| TEXTAUSZUG |
Die Presse über Uli Masuth

Beste Unterhaltung mit Wissenszuwachs 28.10.2011

In den illustren Kreis der Künstler, die in diesem Jahr die 27. Kleinkunsttage in Rosenheim gestalten, gesellt sich nun ein ganz besonderes Talent:
ein "exmanzipierter Macho" - Uli Masuth.
Er präsentierte auf der Bühne im Lokschuppen sein Programm "Ein Mann packt ein". Der Weimarer begeisterte mit einem intellektuellen, erfrischenden, tiefgründigen Streifzug durch das aktuelle politische und gesellschaftliche Leben.
Er wisse gar nicht, welcher Katastrophe er Vorrang gewähren solle, "kaum ist eine Pointe formuliert, schon ist sie wieder überholt". Ob Fukushima,
Zivildienstleistende, Griechenland und die Eurokrise, Frauenquote und die damit verbundene Benachteiligung und Unterdrückung der Männer, die Bahn, die Erderwärmung, die durch unsere soziale Kälte wieder ausgeglichen werde oder das deutsche Schulsystem - Masuth handelt sie alle ab, die aktuellen Themen und die Dauerbrenner. Und das tut er auf seine ganz eigene, bescheidene Art. Ruhig,
entspannt und ohne jeglichen überflüssigen Klamauk teilt der "Ossi mit westdeutschem Migrationshintergrund" seine Gedanken und Erkenntnisse mit dem Publikum. Dabei hat er es nicht nötig, sich plump aufzudrängen oder anzubiedern.

| AUFGABE A |
Wie heißt laut Textauszug das Programm, das Uli Masuth auf der Bühne im Lokschuppen präsentierte?
| AUFGABE B |
Schreibe aus dem Textauszug den Abschnitt ab, der mit „In den illustren“ beginnt und bis einschließlich „und gesellschaftliche Leben.“ reicht.

| VORLIEGENDE ZEILEN |
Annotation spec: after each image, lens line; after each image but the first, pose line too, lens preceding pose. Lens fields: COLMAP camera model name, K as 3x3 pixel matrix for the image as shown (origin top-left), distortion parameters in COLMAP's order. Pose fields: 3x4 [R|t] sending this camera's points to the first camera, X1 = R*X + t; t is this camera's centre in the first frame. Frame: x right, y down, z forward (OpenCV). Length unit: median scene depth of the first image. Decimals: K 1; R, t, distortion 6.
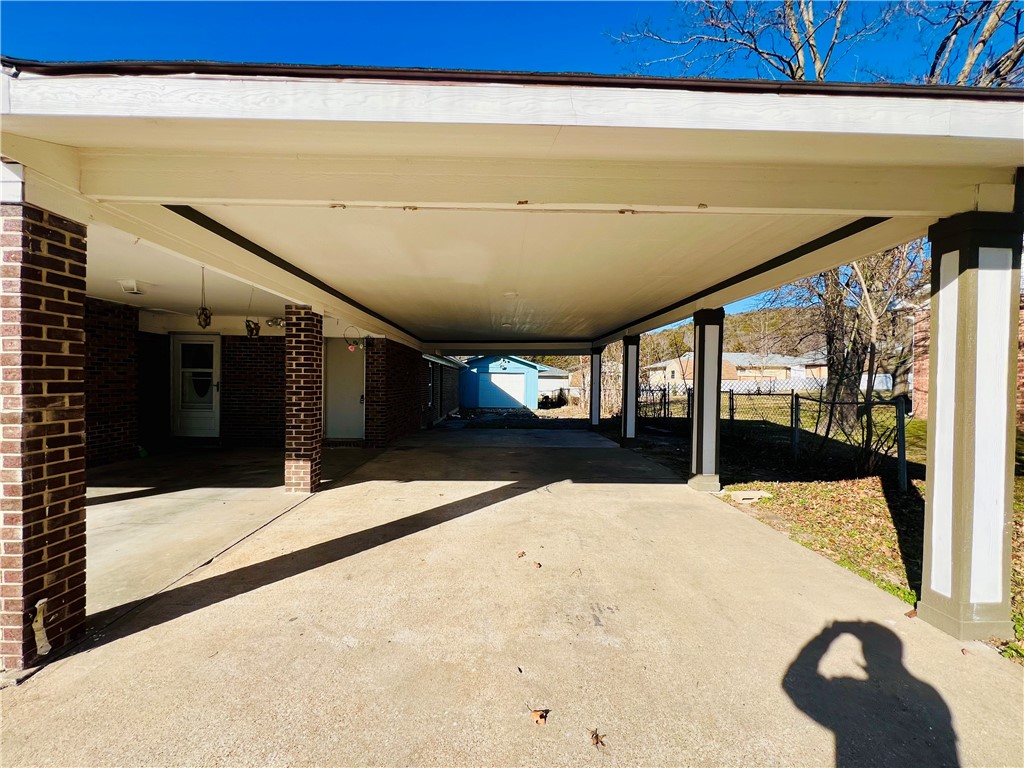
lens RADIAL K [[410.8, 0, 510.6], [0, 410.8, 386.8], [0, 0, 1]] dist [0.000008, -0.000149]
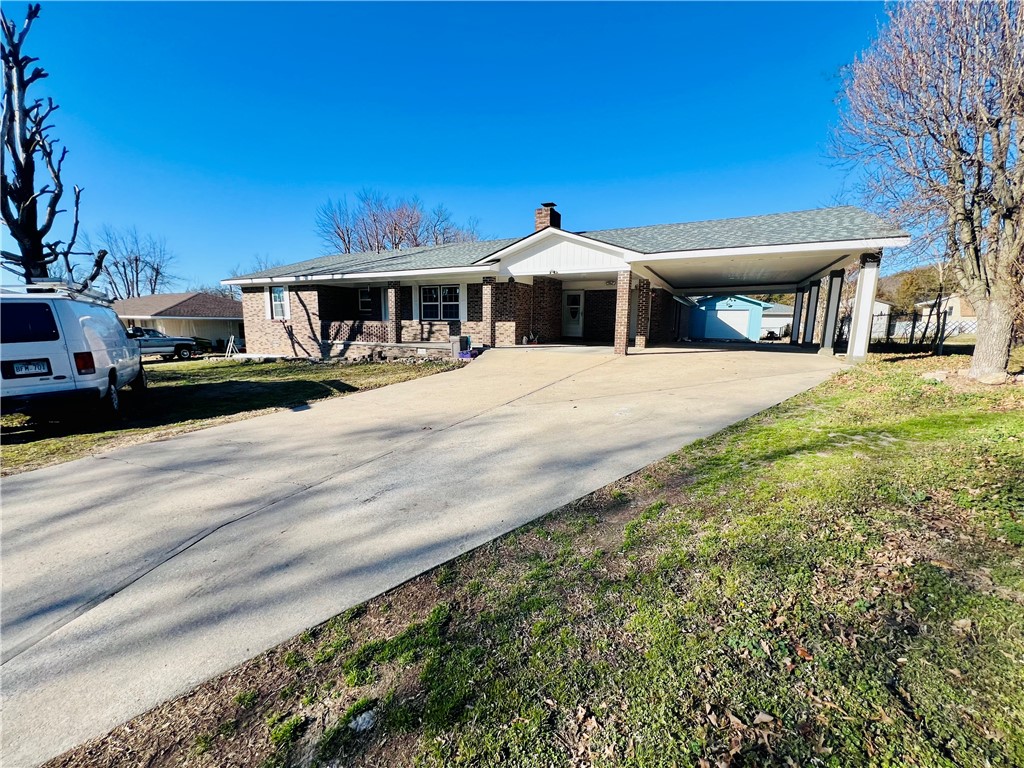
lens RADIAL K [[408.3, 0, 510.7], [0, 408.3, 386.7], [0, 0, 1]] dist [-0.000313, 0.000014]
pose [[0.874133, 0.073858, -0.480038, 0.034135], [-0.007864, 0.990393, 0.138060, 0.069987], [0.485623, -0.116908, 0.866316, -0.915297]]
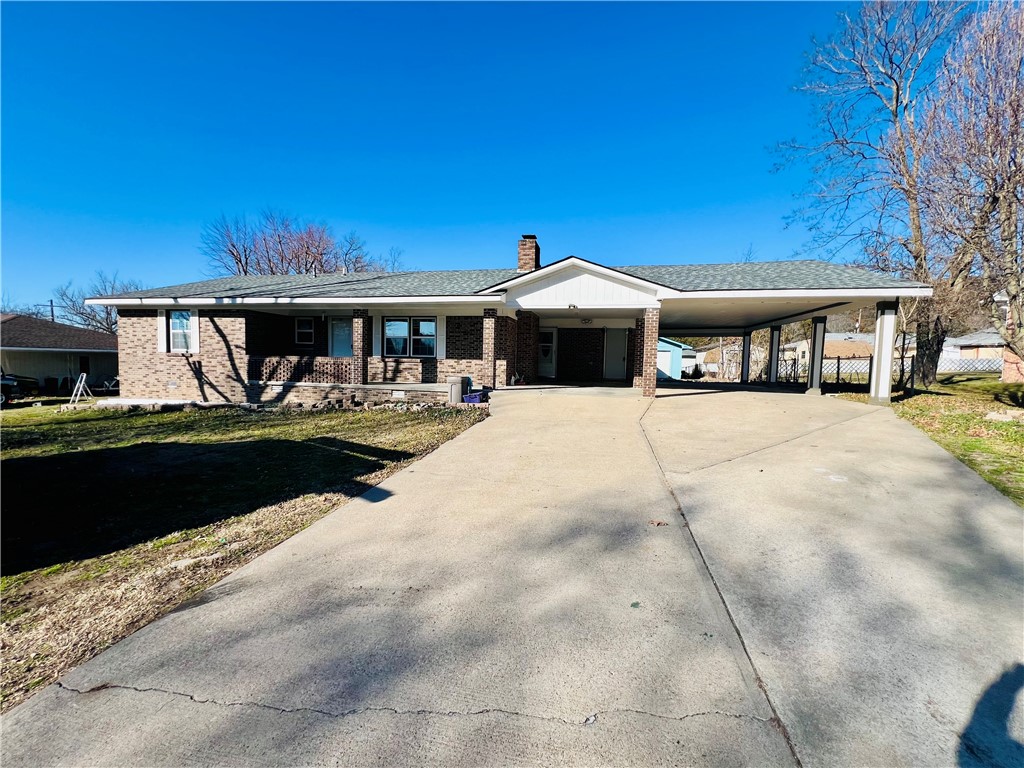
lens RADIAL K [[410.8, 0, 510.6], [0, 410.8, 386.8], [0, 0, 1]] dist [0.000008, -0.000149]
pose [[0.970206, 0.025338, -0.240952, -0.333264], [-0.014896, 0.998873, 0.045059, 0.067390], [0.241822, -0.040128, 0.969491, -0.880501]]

==

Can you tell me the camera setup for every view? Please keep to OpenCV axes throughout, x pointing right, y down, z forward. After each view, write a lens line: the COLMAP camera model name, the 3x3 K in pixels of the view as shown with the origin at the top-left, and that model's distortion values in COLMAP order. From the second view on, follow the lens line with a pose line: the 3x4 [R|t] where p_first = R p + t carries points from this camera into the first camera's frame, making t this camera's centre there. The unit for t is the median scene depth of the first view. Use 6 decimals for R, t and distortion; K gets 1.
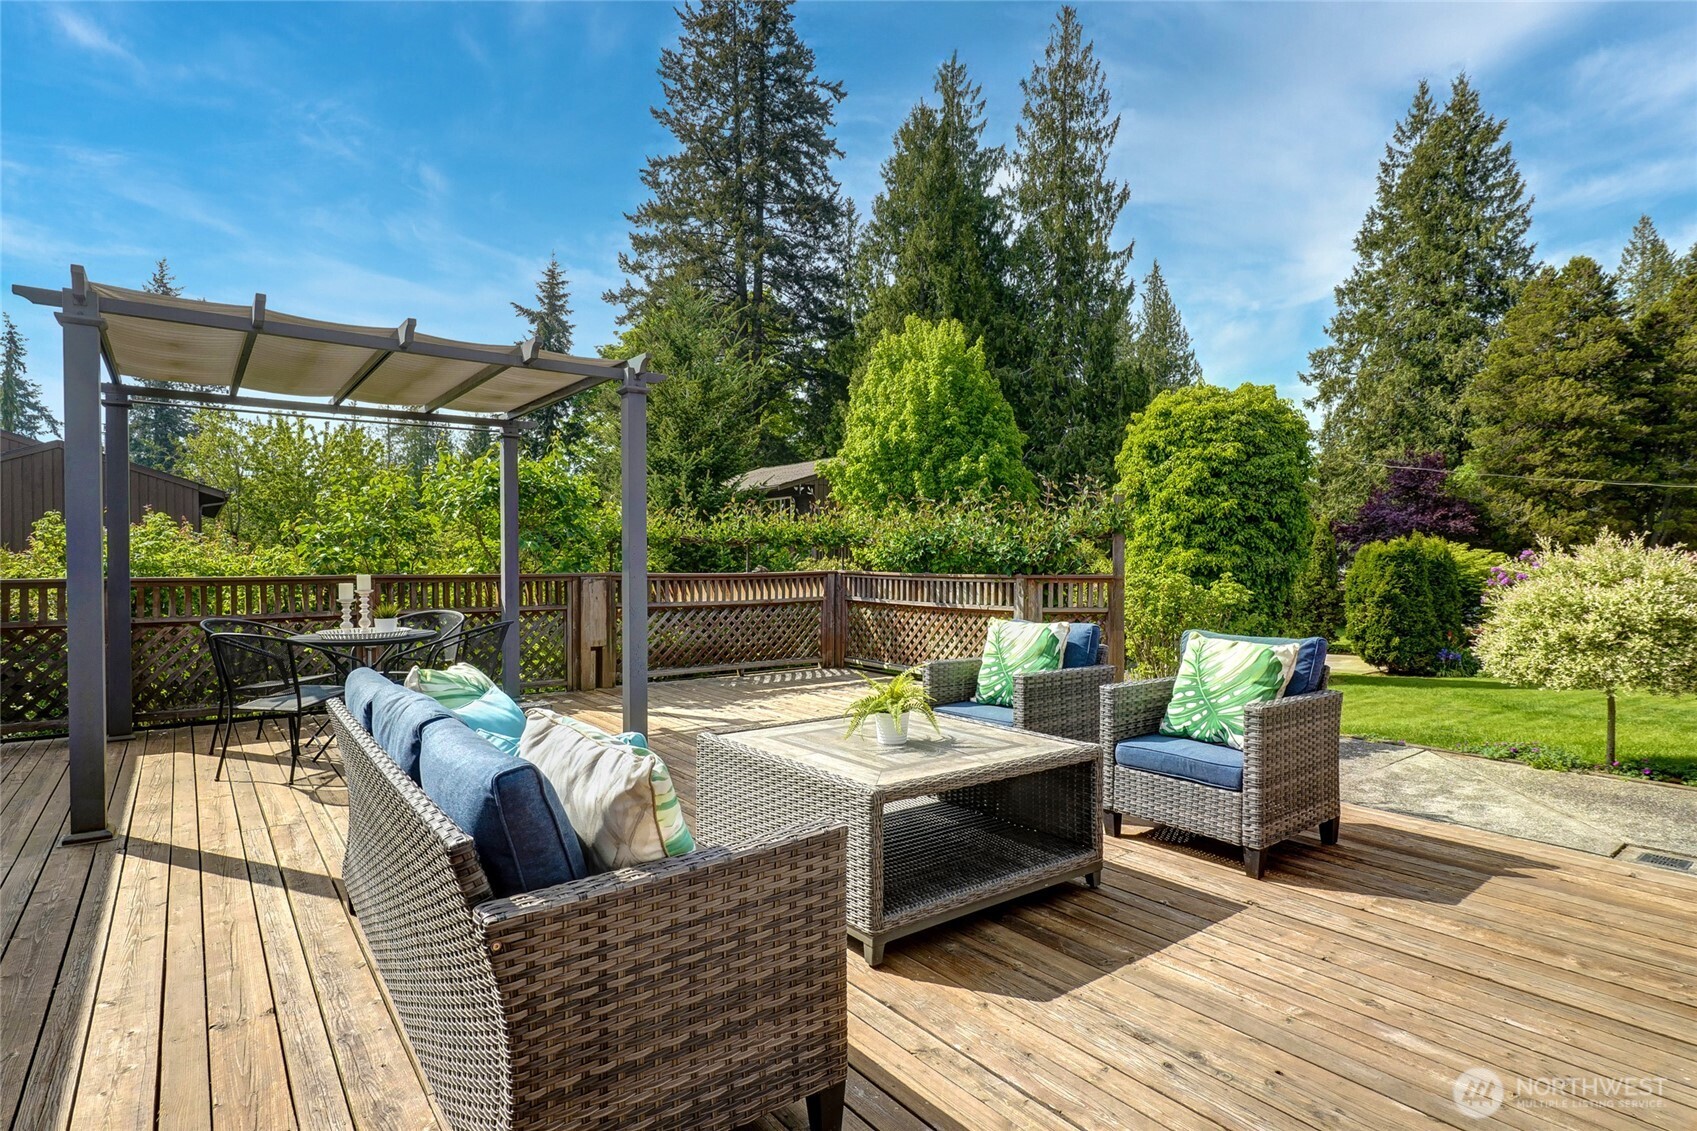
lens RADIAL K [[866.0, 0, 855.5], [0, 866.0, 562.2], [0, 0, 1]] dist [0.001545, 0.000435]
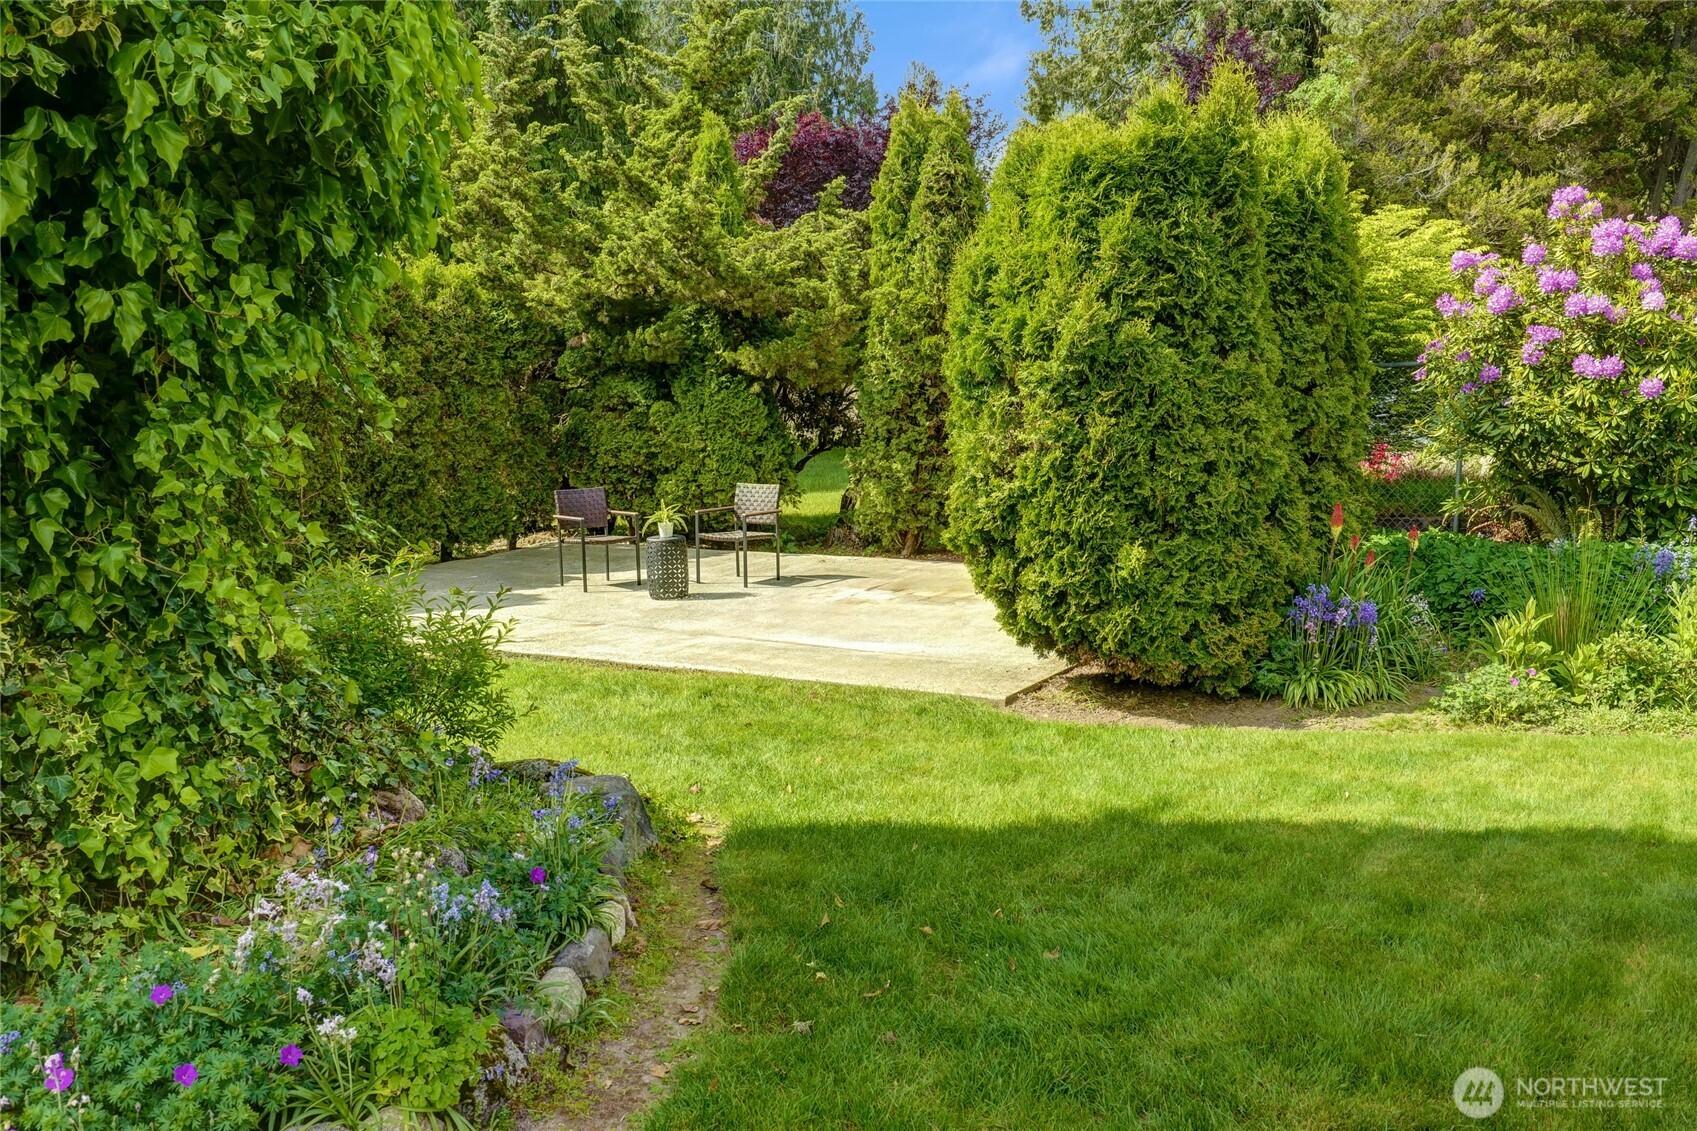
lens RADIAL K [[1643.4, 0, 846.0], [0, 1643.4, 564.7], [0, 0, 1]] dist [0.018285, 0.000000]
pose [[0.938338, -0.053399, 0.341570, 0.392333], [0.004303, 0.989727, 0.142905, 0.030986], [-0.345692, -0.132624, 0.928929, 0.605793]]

==

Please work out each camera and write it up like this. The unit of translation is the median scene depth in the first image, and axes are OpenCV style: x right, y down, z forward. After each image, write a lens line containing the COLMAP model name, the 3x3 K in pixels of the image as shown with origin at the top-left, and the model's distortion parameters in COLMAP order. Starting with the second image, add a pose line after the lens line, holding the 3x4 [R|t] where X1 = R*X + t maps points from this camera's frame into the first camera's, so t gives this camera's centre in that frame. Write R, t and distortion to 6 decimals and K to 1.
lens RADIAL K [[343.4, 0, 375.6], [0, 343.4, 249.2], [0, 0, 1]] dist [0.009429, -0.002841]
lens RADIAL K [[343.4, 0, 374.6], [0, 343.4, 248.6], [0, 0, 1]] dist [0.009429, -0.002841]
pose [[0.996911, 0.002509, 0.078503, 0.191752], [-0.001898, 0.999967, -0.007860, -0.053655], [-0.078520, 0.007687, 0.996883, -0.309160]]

| ANTWORT A |
„Ein Mann packt ein“

| ANTWORT B |
In den illustren Kreis der Künstler, die in diesem Jahr die 27. Kleinkunsttage in Rosenheim gestalten, gesellt sich nun ein ganz besonderes Talent:
ein "exmanzipierter Macho" - Uli Masuth.
Er präsentierte auf der Bühne im Lokschuppen sein Programm "Ein Mann packt ein". Der Weimarer begeisterte mit einem intellektuellen, erfrischenden, tiefgründigen Streifzug durch das aktuelle politische und gesellschaftliche Leben.